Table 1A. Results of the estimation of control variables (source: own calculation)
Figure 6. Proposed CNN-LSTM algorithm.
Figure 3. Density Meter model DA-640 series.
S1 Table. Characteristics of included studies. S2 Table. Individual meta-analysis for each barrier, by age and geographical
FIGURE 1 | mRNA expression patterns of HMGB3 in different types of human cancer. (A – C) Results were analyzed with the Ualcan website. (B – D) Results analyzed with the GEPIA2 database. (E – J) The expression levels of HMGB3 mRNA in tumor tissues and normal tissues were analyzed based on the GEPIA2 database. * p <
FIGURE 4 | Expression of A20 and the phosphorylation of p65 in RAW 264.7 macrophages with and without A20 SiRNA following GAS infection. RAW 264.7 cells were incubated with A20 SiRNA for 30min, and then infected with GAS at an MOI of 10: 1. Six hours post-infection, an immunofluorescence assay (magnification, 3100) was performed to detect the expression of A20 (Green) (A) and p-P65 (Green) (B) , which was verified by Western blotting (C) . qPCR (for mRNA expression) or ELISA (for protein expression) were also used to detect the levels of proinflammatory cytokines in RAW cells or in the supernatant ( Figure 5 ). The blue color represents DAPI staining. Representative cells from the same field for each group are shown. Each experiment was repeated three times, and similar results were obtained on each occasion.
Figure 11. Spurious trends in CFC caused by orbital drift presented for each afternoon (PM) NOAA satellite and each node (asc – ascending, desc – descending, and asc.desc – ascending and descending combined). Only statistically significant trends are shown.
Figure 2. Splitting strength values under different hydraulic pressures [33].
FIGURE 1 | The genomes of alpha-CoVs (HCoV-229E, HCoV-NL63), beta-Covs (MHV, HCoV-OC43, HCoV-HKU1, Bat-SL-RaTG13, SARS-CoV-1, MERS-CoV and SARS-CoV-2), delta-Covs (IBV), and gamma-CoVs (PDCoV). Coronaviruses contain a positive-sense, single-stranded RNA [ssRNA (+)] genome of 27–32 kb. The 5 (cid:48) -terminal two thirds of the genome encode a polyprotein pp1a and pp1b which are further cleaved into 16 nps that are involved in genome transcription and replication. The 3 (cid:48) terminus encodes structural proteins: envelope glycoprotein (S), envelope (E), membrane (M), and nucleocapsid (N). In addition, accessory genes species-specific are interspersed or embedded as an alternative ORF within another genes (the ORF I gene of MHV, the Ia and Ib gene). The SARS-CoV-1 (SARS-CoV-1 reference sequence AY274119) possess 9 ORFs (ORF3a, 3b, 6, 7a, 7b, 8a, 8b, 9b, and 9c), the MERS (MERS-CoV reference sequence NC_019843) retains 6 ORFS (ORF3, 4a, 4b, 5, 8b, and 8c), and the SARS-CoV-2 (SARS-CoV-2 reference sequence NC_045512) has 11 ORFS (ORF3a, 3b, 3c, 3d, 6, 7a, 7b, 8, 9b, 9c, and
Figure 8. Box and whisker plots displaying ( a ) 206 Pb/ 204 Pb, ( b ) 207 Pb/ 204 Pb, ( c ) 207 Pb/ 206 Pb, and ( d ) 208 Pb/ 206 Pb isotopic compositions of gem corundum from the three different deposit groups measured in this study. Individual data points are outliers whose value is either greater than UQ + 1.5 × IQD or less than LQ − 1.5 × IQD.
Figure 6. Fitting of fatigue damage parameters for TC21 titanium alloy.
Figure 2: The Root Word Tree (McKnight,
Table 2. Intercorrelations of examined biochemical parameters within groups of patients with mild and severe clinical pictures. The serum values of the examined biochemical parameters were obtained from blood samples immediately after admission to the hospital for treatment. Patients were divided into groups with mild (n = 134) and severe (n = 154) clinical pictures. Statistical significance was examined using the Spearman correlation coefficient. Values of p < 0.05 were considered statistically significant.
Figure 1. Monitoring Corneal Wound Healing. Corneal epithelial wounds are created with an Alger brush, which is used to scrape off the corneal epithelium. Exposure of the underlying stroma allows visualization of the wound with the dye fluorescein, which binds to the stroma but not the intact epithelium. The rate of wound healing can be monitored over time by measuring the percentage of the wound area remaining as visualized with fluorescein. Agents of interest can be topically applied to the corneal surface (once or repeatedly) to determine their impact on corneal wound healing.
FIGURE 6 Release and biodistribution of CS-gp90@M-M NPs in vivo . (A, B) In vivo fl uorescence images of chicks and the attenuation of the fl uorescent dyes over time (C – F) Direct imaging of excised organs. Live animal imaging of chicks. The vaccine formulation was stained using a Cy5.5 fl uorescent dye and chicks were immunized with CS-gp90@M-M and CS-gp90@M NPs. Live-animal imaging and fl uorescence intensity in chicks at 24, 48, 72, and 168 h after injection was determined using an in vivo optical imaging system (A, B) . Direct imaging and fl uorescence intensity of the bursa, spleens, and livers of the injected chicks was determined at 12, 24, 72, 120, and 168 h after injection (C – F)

####################

* Aim of the exercise
From the listing above, return every line that contains the word "shown".

* Exercise result
FIGURE 4 | Expression of A20 and the phosphorylation of p65 in RAW 264.7 macrophages with and without A20 SiRNA following GAS infection. RAW 264.7 cells were incubated with A20 SiRNA for 30min, and then infected with GAS at an MOI of 10: 1. Six hours post-infection, an immunofluorescence assay (magnification, 3100) was performed to detect the expression of A20 (Green) (A) and p-P65 (Green) (B) , which was verified by Western blotting (C) . qPCR (for mRNA expression) or ELISA (for protein expression) were also used to detect the levels of proinflammatory cytokines in RAW cells or in the supernatant ( Figure 5 ). The blue color represents DAPI staining. Representative cells from the same field for each group are shown. Each experiment was repeated three times, and similar results were obtained on each occasion.
Figure 11. Spurious trends in CFC caused by orbital drift presented for each afternoon (PM) NOAA satellite and each node (asc – ascending, desc – descending, and asc.desc – ascending and descending combined). Only statistically significant trends are shown.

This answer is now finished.